* [What you have to do]
Return every line verbatim, from the first line of the items through the line containing "Ophalen of Verzenden", inclusive.

* [Data for review]
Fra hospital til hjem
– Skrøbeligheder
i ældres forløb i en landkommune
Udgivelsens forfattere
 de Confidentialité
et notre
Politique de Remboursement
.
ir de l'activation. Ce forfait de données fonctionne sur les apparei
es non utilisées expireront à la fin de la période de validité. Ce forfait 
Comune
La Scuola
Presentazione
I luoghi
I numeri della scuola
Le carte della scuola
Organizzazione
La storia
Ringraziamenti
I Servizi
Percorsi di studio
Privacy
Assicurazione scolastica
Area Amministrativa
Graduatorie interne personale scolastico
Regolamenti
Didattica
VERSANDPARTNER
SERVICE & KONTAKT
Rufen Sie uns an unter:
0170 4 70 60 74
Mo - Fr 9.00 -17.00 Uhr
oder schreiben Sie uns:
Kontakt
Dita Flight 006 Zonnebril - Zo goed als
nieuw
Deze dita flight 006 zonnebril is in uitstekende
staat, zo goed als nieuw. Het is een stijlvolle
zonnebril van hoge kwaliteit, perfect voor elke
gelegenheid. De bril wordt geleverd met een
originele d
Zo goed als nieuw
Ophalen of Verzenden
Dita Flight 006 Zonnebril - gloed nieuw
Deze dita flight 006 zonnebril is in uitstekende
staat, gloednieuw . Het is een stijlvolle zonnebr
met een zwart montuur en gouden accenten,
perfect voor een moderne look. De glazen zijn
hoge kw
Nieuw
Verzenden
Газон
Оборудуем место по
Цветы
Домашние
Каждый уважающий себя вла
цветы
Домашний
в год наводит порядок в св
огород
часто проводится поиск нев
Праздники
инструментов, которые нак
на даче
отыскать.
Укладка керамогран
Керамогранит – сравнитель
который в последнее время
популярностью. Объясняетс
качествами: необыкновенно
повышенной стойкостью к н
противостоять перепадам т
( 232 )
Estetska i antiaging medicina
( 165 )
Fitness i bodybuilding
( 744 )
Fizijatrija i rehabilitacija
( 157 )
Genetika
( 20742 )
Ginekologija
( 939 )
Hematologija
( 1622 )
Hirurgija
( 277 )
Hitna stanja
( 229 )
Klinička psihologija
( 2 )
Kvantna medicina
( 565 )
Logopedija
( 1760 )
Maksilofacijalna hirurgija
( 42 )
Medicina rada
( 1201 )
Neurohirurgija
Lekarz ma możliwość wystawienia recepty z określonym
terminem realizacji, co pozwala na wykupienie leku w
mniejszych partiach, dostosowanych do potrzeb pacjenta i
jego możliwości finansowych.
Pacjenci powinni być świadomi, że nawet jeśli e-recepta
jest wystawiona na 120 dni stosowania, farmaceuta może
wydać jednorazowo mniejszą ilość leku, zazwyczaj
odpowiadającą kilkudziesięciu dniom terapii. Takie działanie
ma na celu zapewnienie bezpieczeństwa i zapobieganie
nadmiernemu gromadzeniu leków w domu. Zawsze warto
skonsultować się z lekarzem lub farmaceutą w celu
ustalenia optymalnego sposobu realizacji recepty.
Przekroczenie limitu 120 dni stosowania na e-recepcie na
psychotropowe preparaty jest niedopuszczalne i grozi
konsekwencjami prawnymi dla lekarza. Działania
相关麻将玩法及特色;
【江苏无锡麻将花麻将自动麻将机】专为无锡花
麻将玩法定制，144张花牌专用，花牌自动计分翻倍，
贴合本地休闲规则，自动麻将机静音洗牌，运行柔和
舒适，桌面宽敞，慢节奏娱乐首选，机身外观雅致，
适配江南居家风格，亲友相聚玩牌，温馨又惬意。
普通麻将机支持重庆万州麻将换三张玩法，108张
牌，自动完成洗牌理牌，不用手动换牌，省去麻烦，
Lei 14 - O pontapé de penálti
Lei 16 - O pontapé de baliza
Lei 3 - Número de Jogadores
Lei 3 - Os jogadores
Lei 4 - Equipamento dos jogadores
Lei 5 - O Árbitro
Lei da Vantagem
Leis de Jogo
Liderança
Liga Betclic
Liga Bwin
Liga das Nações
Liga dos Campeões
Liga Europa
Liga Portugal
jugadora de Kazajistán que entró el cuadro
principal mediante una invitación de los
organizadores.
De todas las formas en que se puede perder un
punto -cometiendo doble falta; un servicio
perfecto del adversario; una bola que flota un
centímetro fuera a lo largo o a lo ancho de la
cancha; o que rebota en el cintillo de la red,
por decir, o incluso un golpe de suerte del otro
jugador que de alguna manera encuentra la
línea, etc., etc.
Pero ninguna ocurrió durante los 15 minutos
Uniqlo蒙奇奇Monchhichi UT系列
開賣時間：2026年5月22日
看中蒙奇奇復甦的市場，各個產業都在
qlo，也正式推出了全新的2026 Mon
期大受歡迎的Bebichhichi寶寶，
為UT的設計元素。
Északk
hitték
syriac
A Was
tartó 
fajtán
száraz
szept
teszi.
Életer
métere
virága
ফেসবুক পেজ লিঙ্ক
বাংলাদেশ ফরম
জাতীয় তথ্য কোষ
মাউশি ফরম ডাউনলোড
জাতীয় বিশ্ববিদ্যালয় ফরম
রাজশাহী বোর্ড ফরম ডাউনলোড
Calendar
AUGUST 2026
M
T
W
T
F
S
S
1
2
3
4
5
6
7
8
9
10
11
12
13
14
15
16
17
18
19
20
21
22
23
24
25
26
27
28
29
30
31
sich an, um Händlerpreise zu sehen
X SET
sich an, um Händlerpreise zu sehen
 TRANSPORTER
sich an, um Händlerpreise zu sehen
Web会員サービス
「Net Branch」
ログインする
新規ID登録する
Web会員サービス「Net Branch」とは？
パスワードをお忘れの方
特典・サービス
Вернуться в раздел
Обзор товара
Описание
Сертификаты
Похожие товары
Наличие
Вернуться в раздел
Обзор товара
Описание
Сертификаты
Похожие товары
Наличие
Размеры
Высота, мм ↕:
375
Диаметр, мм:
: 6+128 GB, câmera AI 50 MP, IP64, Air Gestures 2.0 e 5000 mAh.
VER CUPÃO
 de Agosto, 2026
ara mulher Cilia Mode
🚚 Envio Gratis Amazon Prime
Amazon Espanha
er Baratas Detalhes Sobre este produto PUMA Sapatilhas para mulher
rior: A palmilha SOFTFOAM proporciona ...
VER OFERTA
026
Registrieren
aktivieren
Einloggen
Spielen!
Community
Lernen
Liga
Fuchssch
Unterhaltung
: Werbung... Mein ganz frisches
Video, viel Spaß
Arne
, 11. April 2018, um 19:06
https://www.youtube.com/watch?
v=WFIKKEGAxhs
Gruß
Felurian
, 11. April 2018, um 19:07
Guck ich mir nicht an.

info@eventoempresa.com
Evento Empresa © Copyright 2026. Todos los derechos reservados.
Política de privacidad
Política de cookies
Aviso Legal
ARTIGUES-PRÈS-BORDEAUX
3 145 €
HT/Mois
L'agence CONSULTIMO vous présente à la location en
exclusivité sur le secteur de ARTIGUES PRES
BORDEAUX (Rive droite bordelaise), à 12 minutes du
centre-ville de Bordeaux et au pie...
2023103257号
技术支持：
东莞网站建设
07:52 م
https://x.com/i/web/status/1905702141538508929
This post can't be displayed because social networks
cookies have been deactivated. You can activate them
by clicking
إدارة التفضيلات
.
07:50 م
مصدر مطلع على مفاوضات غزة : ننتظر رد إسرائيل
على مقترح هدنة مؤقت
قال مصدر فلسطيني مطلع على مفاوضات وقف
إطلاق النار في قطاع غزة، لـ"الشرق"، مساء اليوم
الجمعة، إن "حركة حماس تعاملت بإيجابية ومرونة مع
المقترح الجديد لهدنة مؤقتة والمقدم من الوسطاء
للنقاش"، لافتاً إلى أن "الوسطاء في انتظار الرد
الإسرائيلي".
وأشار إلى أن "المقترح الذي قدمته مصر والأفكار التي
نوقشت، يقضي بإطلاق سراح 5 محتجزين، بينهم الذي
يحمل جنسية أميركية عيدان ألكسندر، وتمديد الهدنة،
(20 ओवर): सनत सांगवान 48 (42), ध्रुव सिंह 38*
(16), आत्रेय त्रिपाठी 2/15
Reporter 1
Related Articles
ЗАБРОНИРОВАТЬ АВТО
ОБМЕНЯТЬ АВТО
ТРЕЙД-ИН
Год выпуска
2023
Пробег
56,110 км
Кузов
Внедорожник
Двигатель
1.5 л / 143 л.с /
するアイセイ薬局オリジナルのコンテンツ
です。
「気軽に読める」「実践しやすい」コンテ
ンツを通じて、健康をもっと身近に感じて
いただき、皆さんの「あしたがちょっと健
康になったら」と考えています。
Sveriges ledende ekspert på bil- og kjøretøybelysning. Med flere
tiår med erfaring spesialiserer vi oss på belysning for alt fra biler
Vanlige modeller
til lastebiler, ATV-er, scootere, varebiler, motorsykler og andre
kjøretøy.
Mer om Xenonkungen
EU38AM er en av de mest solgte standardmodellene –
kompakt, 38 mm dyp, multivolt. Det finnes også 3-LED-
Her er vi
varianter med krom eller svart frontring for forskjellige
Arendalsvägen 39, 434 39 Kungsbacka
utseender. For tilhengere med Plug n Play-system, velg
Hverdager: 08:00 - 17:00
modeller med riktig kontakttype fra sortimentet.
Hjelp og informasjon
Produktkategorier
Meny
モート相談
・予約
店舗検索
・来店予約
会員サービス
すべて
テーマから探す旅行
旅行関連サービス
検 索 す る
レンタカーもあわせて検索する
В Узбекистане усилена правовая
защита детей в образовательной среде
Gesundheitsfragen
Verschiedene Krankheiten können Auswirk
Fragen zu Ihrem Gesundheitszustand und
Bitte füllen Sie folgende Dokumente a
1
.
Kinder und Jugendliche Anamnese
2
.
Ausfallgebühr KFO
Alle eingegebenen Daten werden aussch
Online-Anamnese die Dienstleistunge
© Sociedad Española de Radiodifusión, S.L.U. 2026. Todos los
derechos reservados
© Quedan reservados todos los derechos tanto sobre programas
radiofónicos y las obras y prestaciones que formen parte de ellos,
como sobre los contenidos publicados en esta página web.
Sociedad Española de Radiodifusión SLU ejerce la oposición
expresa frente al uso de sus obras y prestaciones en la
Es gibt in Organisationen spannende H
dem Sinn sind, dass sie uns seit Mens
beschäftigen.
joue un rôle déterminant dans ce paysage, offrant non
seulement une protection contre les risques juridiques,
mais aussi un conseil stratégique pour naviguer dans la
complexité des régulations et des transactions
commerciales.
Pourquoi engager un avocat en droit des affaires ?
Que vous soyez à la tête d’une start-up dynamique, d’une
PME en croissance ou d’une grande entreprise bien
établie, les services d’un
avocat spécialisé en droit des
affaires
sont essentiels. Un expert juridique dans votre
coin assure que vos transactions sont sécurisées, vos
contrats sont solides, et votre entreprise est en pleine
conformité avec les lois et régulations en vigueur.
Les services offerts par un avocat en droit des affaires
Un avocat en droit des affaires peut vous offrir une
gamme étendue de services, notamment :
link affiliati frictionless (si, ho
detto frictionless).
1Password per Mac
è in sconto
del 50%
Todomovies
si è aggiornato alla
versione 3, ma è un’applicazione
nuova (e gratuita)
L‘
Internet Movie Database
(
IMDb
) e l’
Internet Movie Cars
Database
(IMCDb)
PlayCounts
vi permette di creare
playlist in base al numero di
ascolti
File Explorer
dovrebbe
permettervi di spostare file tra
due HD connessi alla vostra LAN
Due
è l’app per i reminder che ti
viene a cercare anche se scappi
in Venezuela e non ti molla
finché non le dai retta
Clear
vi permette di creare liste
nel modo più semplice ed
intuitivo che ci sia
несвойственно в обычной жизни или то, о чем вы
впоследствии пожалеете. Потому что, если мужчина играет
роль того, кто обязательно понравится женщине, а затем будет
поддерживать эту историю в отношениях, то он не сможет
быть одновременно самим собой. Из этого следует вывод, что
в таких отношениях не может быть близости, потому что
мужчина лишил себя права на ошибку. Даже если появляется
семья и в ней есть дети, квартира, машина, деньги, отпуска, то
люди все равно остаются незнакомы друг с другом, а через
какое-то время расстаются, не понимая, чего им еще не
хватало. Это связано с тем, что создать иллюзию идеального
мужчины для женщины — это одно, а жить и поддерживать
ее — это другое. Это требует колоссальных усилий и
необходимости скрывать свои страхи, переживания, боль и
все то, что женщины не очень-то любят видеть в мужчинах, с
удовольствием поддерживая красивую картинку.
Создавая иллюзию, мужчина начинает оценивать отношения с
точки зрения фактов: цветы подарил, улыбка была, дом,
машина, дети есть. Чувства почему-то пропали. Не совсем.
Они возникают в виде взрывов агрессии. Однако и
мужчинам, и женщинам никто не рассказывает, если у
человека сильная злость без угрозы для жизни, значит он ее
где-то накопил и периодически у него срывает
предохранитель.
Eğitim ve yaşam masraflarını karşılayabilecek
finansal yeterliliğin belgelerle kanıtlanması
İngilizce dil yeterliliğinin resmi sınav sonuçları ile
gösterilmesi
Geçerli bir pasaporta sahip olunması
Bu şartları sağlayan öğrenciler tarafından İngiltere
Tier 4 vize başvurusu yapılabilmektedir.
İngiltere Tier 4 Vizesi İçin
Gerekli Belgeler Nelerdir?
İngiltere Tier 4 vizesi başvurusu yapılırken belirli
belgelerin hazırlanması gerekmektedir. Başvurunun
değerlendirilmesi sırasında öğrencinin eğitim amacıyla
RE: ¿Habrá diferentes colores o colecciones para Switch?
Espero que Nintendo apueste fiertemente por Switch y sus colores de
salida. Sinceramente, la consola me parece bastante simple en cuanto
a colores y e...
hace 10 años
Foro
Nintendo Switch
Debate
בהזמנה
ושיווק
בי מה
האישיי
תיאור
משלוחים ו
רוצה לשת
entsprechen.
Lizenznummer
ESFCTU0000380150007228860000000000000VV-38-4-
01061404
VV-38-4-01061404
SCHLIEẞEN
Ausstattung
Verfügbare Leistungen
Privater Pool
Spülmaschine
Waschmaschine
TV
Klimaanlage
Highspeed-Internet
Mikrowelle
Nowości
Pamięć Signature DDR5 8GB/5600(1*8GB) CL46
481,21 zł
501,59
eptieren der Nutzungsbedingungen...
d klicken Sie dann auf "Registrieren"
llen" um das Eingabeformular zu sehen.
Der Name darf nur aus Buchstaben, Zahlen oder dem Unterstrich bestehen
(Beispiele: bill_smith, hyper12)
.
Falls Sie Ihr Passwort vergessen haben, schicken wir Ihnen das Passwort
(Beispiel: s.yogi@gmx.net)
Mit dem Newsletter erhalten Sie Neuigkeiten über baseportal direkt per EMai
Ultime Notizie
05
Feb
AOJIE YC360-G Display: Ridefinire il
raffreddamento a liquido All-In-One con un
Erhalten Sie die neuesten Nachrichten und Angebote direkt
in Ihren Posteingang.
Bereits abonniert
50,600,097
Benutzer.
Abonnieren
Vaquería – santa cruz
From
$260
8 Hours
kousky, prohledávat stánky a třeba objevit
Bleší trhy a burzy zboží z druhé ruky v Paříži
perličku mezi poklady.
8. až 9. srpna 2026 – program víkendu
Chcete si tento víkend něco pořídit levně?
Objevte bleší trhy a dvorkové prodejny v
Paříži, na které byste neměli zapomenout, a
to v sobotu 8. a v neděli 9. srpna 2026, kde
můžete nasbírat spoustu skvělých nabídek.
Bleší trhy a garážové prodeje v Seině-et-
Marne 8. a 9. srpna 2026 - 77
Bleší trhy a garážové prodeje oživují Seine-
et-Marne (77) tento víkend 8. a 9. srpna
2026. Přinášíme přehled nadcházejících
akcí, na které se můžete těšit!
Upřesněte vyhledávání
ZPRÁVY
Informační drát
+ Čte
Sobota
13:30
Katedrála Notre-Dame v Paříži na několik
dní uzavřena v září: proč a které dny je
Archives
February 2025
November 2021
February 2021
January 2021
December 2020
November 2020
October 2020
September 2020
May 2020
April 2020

* [Response below]
Fra hospital til hjem
– Skrøbeligheder
i ældres forløb i en landkommune
Udgivelsens forfattere
 de Confidentialité
et notre
Politique de Remboursement
.
ir de l'activation. Ce forfait de données fonctionne sur les apparei
es non utilisées expireront à la fin de la période de validité. Ce forfait 
Comune
La Scuola
Presentazione
I luoghi
I numeri della scuola
Le carte della scuola
Organizzazione
La storia
Ringraziamenti
I Servizi
Percorsi di studio
Privacy
Assicurazione scolastica
Area Amministrativa
Graduatorie interne personale scolastico
Regolamenti
Didattica
VERSANDPARTNER
SERVICE & KONTAKT
Rufen Sie uns an unter:
0170 4 70 60 74
Mo - Fr 9.00 -17.00 Uhr
oder schreiben Sie uns:
Kontakt
Dita Flight 006 Zonnebril - Zo goed als
nieuw
Deze dita flight 006 zonnebril is in uitstekende
staat, zo goed als nieuw. Het is een stijlvolle
zonnebril van hoge kwaliteit, perfect voor elke
gelegenheid. De bril wordt geleverd met een
originele d
Zo goed als nieuw
Ophalen of Verzenden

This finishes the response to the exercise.